▶ TASK 1
In the overlayfs review thread, mark each statement yes or no and quote the deciding words of the thread: (a) Hardlinked whiteouts are ruled out for good. (b) The work directory has mode 0. (c) An invisible temp directory would need filesystem support.
▶ TASK 2
In one to three sentences, explain why the overlayfs review thread turns down creating a hardlinked base whiteout under workdir at mount time.
▶ TASK 3
Extend the overlayfs review thread past its final reply.

▶ EXERCISE TEXT
2014-05-28 Thread Miklos Szeredi
On Mon, May 26, 2014 at 10:56:42AM +0900, J. R. Okajima wrote:

 
 Here are some comments.

Thanks for the review.

 
 - I have no objection about the 0:0 char-dev whiteout, but you don't
   have to have the inode for each whiteout. The hardlink is better.
   In this version, you have workdir now. How about creating a base
   whiteout under workdir at the mount-time? Maybe it is possible by
   user-space mount.overlayfs or kernel-space. When the whiteout meets
   EMLINK, create a non-hardlink for that target synchronously and
   re-create the base asynchronously.

The reason I don't do this is complexity.  If ever this becomes a problem, then
we could add hardlinked whiteouts in the future.

 
 - Is workdir/work always visible to users? If a user accidentally
   removes it or its children, then some operations will fail. And he
   cannot recover it anymore. I know it cannot easily happen since its
   mode is 0. But I am afraid it will be a source of troubles. For
   example, find(1) or ls -R /overlayfs will almost always fail.

Perfect solution would be an invisible temp directory.  This needs filesystem
support, but perhaps not so difficult.  Again could be done later without
backward compatibility issues.

 
 - If I remember correctly, the length of the dir mutex is held time has
   been pointed out. This version has still a long mutex held time, a whole
   copy-up operation includeing lookup, create, copy filedata, copy
   xattr/attr, and then rename. How about unlock the dir before copying
   filedata and re-lock and confirm after copying attr?

Possibly doable, but again this would add complexity and I'd rather leave it
until somebody complains.

[Saved entries]

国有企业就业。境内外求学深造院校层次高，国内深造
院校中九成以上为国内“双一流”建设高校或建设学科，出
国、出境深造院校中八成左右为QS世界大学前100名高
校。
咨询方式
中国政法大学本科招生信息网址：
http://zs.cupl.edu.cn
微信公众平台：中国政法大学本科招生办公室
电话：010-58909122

--

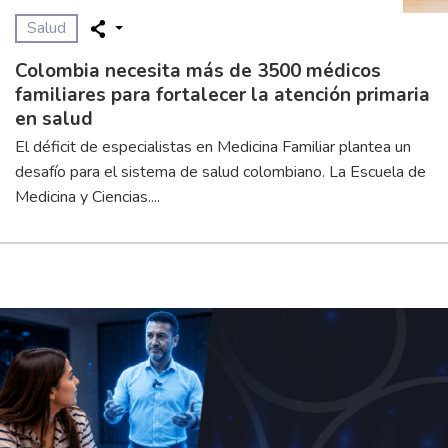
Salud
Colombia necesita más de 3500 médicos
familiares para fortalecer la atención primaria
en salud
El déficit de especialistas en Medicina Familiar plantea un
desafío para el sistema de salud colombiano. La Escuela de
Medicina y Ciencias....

▶ EXERCISE RESPONSE 1
(a) No: "we could add hardlinked whiteouts in the future."
(b) Yes: "since its mode is 0"
(c) Yes: "This needs filesystem support"

▶ EXERCISE RESPONSE 2
The reply turns down hardlinked whiteouts because they would add complexity. It leaves them as a possible later addition if the current approach ever becomes a problem.

▶ EXERCISE RESPONSE 3
 
 - When two processes copy-up a similar dir hierarcy, for example
   /dirA/dirB/fileC and /dirA/dirB/dirC/fileD, may a race condition
   happen? Two processes begin copying-up dirA, first processA succeeds
   it and second processB fails and returns EIO?

No, we check the state with the parent lock held and skip the copy up if sombody
else won the race.

 
 - All copy-up operations will be serialized due to workdir lock.

Yes.  Trivially fixable by creating a separate dir for each temp file.

 
 - In fstat(2) for a dir, is nlink set to 1 even it is removed?

Probably.  I think right fix is to check if dentry is hashed and set nlink to
zero otherwise.  Will look into it.

 
 - In readdir, it lookup or getattr to determine whether the found char
   dev entry is a whiteout or not. I know a char dev is not so many, so
   this overhead won't be large. But if its name represented I am a
   whiteout, then the extra lookup or getattr would be unnecessary.

At the cost of namespace issues.  I wouldn't consider that a good trade.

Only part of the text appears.